=== WORK INSTRUCTION ===
Looking through the data below, work out how many lines have the word "default". Reply with that number only.

=== PROVIDED DATA ===

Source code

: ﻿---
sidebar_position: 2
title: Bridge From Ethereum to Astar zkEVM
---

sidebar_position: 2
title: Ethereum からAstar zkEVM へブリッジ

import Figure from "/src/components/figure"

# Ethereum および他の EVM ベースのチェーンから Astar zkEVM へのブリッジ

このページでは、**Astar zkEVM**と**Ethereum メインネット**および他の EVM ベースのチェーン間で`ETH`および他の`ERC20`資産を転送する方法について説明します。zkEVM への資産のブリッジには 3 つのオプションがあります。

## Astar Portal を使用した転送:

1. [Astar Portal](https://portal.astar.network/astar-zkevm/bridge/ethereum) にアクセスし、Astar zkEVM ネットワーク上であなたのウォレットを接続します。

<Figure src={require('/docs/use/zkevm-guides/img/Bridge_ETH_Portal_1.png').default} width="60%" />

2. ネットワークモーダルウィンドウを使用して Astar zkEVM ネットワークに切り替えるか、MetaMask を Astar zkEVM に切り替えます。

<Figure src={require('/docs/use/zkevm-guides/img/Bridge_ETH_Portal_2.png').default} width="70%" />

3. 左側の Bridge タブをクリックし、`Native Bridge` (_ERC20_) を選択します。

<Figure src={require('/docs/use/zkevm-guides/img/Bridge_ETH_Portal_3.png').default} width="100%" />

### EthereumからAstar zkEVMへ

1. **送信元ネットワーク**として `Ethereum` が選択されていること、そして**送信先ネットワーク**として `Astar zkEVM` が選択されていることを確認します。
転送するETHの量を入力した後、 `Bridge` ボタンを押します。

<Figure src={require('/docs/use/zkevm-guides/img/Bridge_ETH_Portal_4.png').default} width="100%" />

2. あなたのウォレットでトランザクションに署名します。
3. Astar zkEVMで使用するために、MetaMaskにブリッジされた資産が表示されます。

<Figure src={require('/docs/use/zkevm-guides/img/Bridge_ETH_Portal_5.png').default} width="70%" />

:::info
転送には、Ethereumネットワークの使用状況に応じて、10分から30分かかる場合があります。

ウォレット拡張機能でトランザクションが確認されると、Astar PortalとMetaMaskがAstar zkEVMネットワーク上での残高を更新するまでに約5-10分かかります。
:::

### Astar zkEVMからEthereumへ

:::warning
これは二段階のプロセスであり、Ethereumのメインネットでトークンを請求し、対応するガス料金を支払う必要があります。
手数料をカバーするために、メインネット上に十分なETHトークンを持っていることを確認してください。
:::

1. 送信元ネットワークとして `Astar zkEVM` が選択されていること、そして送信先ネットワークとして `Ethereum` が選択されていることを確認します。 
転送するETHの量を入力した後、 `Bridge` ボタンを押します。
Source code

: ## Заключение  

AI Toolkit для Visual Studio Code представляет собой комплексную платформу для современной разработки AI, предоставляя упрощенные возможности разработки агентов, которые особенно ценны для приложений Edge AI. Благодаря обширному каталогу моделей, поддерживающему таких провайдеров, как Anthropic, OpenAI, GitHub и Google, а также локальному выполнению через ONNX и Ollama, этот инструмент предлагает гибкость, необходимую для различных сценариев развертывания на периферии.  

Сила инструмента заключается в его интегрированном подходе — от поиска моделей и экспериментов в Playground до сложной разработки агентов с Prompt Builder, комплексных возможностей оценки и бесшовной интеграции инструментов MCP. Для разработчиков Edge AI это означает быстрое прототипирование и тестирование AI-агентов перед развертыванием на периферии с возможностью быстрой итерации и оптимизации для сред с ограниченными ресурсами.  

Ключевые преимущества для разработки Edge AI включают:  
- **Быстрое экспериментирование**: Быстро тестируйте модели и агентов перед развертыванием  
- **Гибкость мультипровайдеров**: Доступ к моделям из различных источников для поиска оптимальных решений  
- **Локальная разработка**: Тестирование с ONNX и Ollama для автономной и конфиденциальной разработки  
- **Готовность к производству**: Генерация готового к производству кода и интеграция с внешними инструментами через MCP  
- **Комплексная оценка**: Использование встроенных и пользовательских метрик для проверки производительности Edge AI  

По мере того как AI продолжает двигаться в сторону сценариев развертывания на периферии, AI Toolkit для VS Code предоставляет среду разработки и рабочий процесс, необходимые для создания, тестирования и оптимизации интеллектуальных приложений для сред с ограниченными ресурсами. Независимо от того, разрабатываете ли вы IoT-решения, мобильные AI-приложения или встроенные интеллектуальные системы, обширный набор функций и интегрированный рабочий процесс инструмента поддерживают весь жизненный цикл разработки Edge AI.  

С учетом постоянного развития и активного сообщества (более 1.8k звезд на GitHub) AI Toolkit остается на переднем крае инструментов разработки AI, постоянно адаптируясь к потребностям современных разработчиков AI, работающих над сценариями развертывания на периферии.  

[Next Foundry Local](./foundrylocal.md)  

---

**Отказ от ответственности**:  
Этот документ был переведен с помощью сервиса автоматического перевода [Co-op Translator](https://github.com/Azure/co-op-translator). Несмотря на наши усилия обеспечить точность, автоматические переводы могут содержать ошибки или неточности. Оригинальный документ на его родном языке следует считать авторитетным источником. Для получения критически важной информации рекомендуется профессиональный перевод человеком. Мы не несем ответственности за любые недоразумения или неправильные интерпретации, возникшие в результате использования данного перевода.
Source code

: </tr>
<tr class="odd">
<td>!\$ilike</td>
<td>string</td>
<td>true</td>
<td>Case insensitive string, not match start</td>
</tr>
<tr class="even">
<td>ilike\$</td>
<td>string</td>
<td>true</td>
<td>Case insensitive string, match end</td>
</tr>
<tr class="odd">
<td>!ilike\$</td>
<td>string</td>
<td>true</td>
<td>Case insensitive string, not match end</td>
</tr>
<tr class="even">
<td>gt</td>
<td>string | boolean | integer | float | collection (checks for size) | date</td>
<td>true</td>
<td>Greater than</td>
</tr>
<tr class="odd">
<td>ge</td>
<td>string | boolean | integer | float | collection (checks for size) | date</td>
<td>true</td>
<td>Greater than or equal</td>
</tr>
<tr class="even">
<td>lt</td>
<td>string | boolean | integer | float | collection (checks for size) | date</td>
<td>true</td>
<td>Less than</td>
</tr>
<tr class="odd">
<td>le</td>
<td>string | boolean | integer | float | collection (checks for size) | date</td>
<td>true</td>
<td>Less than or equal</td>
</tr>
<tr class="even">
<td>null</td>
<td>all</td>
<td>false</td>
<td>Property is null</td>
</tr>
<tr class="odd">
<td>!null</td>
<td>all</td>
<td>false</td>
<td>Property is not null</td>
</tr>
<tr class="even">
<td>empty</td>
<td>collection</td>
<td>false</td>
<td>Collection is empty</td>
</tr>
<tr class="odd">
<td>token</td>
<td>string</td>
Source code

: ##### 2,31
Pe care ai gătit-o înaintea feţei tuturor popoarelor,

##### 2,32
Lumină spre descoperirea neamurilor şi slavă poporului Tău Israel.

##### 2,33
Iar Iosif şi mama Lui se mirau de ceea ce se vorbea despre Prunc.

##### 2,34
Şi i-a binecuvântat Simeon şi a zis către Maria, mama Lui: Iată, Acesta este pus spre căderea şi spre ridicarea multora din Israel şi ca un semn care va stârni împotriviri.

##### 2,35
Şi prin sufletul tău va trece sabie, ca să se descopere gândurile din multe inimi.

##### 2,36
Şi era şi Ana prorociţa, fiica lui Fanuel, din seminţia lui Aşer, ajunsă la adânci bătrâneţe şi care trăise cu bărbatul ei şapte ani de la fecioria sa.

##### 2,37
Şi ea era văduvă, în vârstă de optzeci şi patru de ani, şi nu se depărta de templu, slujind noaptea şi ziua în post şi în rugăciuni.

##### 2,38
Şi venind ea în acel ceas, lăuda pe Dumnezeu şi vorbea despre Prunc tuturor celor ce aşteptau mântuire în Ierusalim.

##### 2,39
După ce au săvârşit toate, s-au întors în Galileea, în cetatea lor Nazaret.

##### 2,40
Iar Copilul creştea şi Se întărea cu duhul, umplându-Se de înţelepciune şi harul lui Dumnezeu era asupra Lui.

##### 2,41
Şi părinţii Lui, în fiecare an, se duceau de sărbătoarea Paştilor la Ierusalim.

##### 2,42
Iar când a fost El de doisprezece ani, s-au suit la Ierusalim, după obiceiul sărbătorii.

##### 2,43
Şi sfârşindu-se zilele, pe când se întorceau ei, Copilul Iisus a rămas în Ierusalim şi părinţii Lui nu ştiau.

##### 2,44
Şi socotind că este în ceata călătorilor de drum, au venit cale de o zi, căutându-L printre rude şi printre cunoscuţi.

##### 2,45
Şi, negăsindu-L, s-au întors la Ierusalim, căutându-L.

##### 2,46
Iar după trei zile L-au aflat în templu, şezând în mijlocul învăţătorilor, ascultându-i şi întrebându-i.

=== ANSWER TO THE EXERCISE ===
5